28th September 2015

Heart campaign cuts number of devastating strokes

More than 700 people in the Bradford area are now on vital stroke preventive medicine thanks to an innovative health campaign.

This means that the risk of stroke has fallen by up to 75 per cent in these patients, avoiding nearly 30 devastating strokes per year.

The new figures have been released by clinicians behind the Bradford’s Healthy Hearts campaign to tie in with World Heart Day - September 29.

The campaign is the brainchild of NHS Bradford Districts Clinical Commissioning Group (CCG) and was launched in October last year. It is aimed at reducing the risk of stroke and heart attack in people who are in risk groups and is being developed over three years targeting three main areas:

  • Vascular disease – including patients with high blood pressure, high cholesterol, diabetes and peripheral arterial disease
  • Atrial fibrillation (AF) – a condition which triggers abnormalities in the rhythm of the heart
  • Heart failure

All the CCG’s 41 GP practices are involved in the campaign which has also seen a reduction of 10% in strokes, heart attacks and deaths from cardiovascular disease (CVD).

Over 1000 new patients have also been diagnosed with high blood pressure and are now receiving the appropriate treatment and support.

Dr Youssef Beaini, Clinical Lead Cardiovascular Disease for NHS Bradford Districts CCG said: “To see these results in just a few months since the Bradford’s Healthy Hearts campaign was launched is really encouraging.

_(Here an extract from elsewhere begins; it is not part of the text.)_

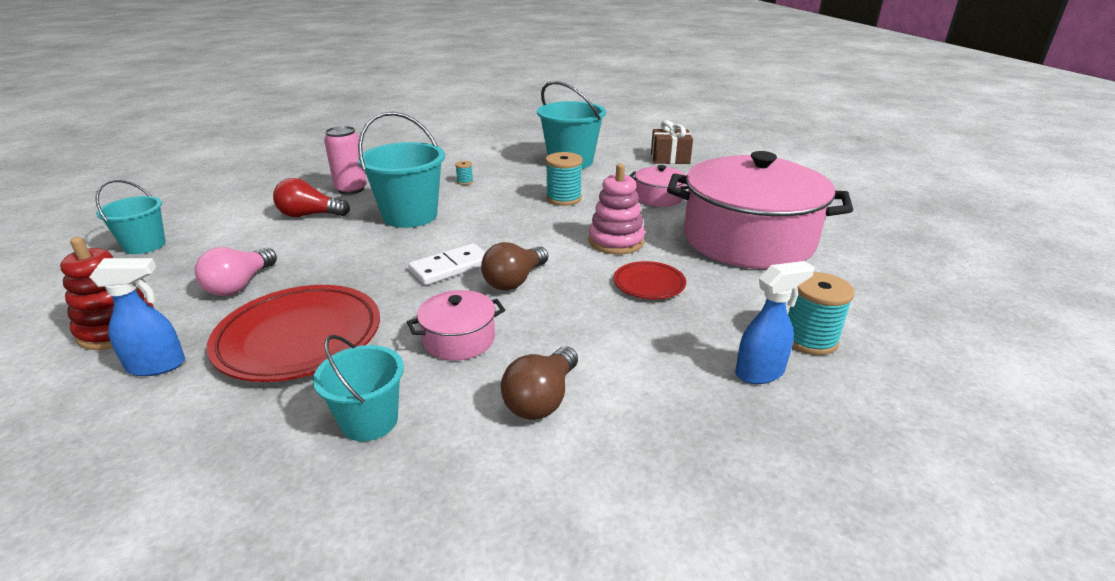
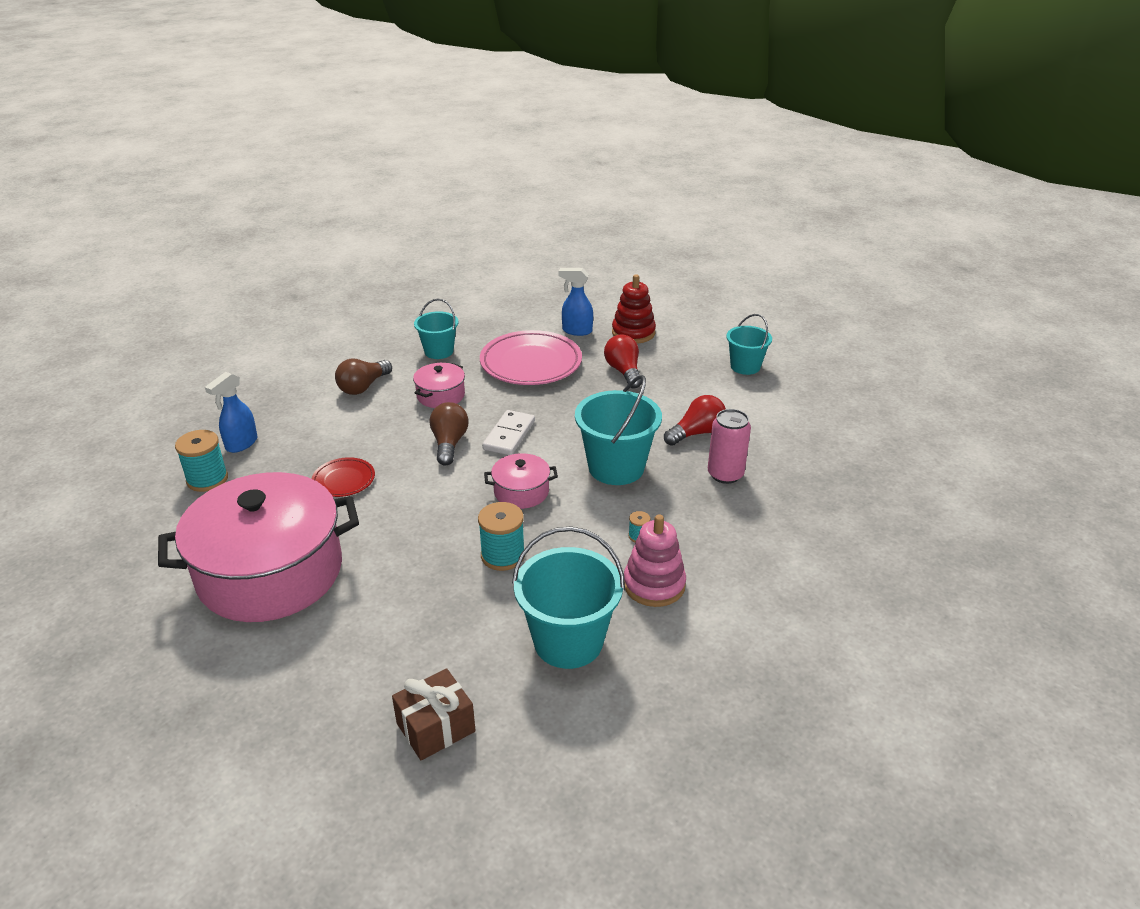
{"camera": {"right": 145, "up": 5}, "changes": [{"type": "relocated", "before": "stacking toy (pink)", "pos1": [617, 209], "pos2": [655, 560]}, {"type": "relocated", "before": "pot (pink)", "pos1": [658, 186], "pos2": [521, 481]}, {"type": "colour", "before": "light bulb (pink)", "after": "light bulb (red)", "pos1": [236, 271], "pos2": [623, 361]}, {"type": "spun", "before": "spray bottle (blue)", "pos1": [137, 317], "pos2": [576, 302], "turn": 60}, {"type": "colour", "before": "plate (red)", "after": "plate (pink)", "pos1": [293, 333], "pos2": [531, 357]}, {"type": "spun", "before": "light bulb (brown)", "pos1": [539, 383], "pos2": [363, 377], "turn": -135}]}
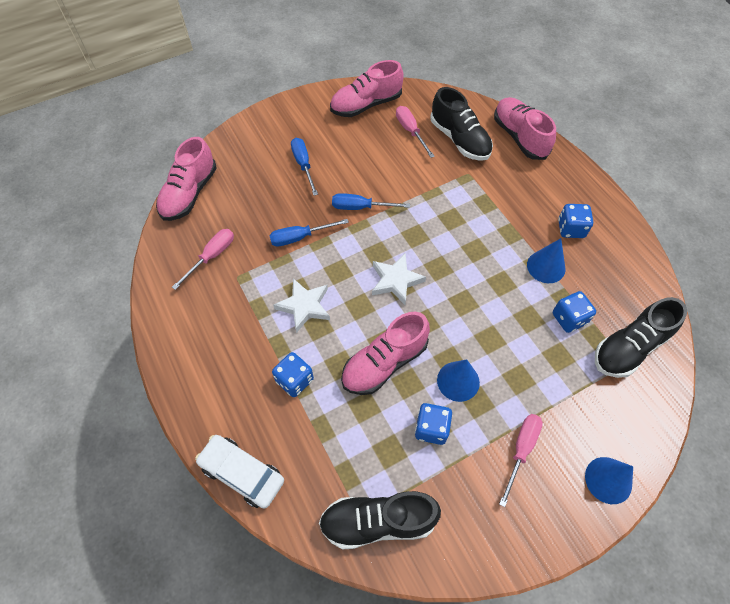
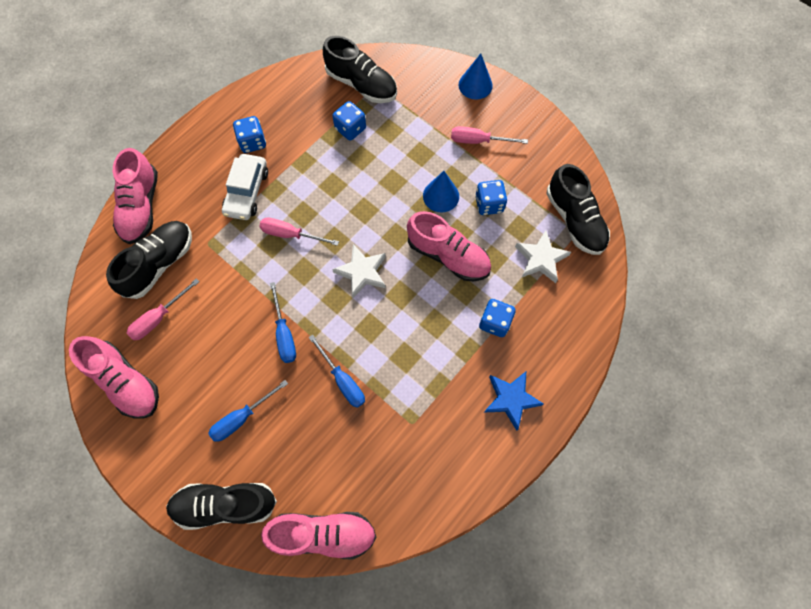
{"camera": {"right": -110, "up": 10}, "changes": [{"type": "spun", "before": "shoe (pink)", "pos1": [525, 128], "pos2": [135, 196], "turn": -45}, {"type": "relocated", "before": "screwdriver (pink)", "pos1": [203, 259], "pos2": [299, 232]}, {"type": "missing", "before": "cone (blue)", "pos1": [546, 260]}, {"type": "relocated", "before": "star (white)", "pos1": [301, 305], "pos2": [543, 256]}, {"type": "relocated", "before": "car (white)", "pos1": [239, 472], "pos2": [245, 187]}, {"type": "appeared", "after": "star (blue)", "pos2": [513, 401]}, {"type": "appeared", "after": "shoe (black)", "pos2": [221, 506]}]}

“The focus is on improving care for those who have or who are at risk of developing cardiovascular disease and we know that as the campaign develops further we are going to be able to help more people avoid suffering a devastating stroke.”

He added: “The time around World Heart Day is the ideal opportunity for us to highlight heart disease and heart conditions. Atrial Fibrillation for example can dramatically increase the risk of stroke, and sometimes people are unaware they have it. However a simple pulse check can detect irregularities and then the prescription of anti-coagulants can greatly reduce the risk of stroke and heart attack. If people believe they are at risk, they should contact their GP.”